Before we begin, a quick note: I am not an expert on dissociative identity disorder, and I don’t pretend to be. So I apologize in advance for any faux pas made here and know that I will make an effort to rectify my ignorance moving forward.
I said in the last episode review that the show was starting to get good. I was familiar with the characters, the story was starting to make more sense, and the action was engaging. And watching this, the momentum kept on going. While not as action-packed as the last one, this felt like a mind-bender.
After Khonshu is punished by the gods, Steven is left unconscious, and Layla tries to help them escape two gunmen. Once Steven gains consciousness, he and Marc fight over who gets control of the body and Steven wins. He and Layla reach the tomb and race to beat Arthur Darrow to the ushabti of Ammit. After being split up, the two are set to different paths; Steven reaches the tomb which reveals to belong to Alexander the Great, and Layla has a run-in with Darrow about what Marc had to do with her father’s death.
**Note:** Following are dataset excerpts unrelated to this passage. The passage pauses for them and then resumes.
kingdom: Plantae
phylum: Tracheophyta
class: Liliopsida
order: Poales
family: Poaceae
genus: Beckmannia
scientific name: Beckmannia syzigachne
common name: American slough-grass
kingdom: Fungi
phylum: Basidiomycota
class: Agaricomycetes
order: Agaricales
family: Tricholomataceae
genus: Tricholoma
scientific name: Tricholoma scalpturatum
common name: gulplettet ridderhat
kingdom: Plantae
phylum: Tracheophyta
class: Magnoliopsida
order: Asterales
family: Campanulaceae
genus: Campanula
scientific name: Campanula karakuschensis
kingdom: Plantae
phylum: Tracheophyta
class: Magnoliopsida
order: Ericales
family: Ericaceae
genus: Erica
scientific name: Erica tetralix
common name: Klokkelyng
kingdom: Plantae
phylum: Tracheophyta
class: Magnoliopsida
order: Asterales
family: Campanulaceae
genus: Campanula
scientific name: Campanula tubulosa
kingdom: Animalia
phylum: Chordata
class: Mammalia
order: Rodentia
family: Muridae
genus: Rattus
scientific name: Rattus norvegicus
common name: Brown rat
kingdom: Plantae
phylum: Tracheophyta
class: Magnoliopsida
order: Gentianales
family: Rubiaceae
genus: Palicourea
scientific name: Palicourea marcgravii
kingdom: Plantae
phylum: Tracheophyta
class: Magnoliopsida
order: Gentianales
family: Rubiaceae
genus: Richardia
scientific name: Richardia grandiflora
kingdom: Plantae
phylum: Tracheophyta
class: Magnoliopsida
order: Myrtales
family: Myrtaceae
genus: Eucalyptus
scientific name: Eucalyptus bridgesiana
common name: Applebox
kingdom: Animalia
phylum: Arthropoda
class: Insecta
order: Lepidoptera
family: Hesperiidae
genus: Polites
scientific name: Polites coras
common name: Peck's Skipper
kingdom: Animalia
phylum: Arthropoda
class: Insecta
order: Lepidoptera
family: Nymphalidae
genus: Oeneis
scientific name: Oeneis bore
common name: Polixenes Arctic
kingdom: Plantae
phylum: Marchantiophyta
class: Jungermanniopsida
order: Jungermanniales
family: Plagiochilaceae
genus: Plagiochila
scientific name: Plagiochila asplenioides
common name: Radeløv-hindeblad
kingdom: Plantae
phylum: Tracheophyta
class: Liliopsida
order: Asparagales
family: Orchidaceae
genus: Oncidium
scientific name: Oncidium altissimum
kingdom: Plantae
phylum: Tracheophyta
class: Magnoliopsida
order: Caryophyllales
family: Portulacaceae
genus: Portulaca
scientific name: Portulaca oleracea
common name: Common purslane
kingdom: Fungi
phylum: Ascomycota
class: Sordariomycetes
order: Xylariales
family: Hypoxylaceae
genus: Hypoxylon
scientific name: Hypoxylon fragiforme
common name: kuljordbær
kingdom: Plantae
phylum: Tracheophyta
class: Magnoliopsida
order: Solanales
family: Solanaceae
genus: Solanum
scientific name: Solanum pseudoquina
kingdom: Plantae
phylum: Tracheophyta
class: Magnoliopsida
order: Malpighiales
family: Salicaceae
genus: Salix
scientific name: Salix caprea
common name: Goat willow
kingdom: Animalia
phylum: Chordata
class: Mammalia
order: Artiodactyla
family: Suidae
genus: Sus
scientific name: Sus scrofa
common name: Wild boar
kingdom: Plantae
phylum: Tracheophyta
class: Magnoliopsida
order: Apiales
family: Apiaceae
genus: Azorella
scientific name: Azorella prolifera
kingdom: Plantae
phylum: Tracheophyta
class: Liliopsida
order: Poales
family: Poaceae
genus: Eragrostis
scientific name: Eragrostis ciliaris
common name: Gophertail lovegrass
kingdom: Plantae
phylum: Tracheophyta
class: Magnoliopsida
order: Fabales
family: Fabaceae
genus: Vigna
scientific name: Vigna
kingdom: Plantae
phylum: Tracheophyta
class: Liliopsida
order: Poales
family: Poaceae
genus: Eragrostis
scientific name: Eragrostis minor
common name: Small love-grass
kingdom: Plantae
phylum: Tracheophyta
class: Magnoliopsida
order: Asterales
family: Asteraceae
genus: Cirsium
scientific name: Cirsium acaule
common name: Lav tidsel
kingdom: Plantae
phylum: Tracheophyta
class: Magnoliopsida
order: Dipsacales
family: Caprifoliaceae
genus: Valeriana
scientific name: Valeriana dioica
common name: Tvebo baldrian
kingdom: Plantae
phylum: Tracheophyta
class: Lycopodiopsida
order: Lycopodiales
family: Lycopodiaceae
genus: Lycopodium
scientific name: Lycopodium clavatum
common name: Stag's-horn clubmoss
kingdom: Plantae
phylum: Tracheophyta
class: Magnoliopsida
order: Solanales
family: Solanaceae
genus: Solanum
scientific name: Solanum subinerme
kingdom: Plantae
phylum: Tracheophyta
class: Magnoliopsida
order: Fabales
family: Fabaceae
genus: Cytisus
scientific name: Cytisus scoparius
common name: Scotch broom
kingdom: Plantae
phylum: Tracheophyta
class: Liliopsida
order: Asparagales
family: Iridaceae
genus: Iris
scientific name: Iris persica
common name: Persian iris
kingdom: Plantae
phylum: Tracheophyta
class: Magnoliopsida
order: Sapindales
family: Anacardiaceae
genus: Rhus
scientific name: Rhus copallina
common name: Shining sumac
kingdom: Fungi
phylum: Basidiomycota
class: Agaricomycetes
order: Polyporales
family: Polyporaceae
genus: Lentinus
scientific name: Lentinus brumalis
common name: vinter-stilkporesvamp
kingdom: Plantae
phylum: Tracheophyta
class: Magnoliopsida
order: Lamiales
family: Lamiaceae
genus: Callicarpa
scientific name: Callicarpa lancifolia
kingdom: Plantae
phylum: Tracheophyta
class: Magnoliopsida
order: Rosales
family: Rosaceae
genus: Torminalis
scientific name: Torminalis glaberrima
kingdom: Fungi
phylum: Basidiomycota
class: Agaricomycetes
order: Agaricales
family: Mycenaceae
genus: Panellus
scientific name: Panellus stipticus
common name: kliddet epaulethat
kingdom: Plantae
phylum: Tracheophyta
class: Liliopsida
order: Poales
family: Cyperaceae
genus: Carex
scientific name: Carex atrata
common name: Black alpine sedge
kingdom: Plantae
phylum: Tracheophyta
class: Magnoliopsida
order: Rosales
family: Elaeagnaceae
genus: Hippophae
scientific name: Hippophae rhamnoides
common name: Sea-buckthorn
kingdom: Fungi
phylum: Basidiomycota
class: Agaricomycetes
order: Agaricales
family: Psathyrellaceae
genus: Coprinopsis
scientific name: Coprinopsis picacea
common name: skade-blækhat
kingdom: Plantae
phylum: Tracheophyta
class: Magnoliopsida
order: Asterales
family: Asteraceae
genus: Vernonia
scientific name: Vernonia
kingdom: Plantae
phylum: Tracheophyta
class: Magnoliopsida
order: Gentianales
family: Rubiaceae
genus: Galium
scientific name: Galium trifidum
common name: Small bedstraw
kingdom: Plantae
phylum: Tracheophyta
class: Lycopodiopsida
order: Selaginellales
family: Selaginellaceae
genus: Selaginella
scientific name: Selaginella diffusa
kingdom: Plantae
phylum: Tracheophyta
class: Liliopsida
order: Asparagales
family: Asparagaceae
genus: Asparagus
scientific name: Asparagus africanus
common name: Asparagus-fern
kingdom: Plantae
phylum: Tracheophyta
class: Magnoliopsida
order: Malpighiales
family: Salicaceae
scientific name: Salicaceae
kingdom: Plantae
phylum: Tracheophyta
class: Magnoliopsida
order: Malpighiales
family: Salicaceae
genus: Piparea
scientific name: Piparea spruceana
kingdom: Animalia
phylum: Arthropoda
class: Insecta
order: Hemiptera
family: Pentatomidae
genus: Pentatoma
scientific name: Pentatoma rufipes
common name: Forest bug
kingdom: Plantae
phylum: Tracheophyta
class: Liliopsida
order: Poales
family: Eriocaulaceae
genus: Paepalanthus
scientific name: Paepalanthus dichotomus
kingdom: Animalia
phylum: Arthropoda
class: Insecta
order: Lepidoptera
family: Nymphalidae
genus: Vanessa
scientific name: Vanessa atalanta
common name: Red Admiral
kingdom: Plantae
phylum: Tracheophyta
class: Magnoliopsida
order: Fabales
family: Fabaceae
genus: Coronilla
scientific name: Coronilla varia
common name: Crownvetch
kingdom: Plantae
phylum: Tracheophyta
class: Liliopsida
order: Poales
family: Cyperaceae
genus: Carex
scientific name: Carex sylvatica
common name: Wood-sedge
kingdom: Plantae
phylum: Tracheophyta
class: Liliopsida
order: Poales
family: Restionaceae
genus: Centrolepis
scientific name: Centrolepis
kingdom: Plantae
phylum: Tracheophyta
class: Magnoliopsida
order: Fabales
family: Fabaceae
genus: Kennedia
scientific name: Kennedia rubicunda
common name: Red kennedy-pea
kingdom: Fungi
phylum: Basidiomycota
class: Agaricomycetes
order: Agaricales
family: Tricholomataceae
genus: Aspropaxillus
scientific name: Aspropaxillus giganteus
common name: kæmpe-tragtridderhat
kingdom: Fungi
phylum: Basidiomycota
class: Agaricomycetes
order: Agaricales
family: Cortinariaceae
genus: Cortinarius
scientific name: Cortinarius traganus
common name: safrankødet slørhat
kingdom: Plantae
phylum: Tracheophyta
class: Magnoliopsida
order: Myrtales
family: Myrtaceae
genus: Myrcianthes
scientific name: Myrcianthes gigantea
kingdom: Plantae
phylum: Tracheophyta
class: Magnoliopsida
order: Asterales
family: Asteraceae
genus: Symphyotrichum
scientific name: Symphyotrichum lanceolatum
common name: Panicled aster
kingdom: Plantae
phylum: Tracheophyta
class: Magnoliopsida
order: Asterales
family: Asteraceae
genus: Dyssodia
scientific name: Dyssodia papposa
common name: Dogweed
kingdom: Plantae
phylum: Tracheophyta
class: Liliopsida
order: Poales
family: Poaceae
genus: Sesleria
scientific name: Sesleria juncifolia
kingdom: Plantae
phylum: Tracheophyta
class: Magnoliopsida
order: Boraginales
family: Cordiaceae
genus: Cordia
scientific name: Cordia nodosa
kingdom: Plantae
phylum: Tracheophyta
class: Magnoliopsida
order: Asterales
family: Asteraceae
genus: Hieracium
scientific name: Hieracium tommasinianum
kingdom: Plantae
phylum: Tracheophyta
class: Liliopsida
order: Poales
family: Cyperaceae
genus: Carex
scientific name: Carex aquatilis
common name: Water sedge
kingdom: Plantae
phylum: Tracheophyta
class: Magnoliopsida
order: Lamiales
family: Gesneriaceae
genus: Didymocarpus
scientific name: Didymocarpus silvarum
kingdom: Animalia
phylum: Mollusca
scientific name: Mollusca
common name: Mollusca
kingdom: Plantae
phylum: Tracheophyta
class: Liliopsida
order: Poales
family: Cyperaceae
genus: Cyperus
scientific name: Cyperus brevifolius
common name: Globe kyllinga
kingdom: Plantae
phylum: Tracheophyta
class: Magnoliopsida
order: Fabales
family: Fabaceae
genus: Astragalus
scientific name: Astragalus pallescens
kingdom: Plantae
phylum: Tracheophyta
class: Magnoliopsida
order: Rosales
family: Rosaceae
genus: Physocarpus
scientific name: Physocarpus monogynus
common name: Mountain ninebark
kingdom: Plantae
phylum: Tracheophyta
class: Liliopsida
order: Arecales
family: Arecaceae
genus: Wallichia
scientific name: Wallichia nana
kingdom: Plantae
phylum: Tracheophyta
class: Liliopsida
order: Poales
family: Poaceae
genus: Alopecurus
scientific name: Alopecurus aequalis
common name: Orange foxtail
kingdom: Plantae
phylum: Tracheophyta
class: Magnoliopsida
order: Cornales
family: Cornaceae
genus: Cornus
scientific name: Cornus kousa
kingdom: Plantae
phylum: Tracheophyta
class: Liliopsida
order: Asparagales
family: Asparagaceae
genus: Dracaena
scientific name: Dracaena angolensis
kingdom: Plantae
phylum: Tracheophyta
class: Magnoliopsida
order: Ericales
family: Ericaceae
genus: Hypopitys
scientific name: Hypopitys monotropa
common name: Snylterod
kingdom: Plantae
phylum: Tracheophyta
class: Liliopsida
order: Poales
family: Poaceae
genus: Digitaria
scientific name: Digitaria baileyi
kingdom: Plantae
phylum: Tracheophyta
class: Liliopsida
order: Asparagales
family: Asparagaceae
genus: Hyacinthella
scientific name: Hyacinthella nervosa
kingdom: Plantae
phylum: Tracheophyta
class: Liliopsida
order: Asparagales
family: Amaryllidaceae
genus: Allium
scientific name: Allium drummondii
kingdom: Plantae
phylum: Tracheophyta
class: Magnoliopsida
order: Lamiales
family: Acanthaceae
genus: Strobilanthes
This episode felt a lot more cerebral than previous episodes. While the tension and drama came primarily from action, a lot of this episode relies on critical thinking for the characters. You can feel the gears going through Oscar Isaac’s head as he works through the puzzles to find the ushabti. Using both Marc and Stephen, the audience can follow along to break down where the artifact. On the flip side, Layla’s confrontation with Darrow. I’ve talked a lot about Ethan Hawke being an amazing actor and this did not disappoint. Darrow knows how to crack down on the weaknesses that our protagonists have and how to get to them.
Another thing the show does that plays with the world is the psychiatric hospital scenes. Characters from the series appear as other patients and orderlies at the hospital and there’s an in-movie playing with the protagonist of that being named Steven Grant. Arthur Darrow is the director of the hospital, and it accentuates how powerful of a threat he is. It was so jarring; I had the feeling that I was watching something else, or the show was playing with some unreliable narrator angle. I won’t spoil the last scene, but it got me talking about it for some time.
This show has been getting better, and I hope to be saying this throughout the rest of the series. Steven Grant and his Egyptian mythology knowledge takes center stage, Ethan Hawke shines through, and the hospital portion is surreal. And I can’t wait to see what happens in the next episode.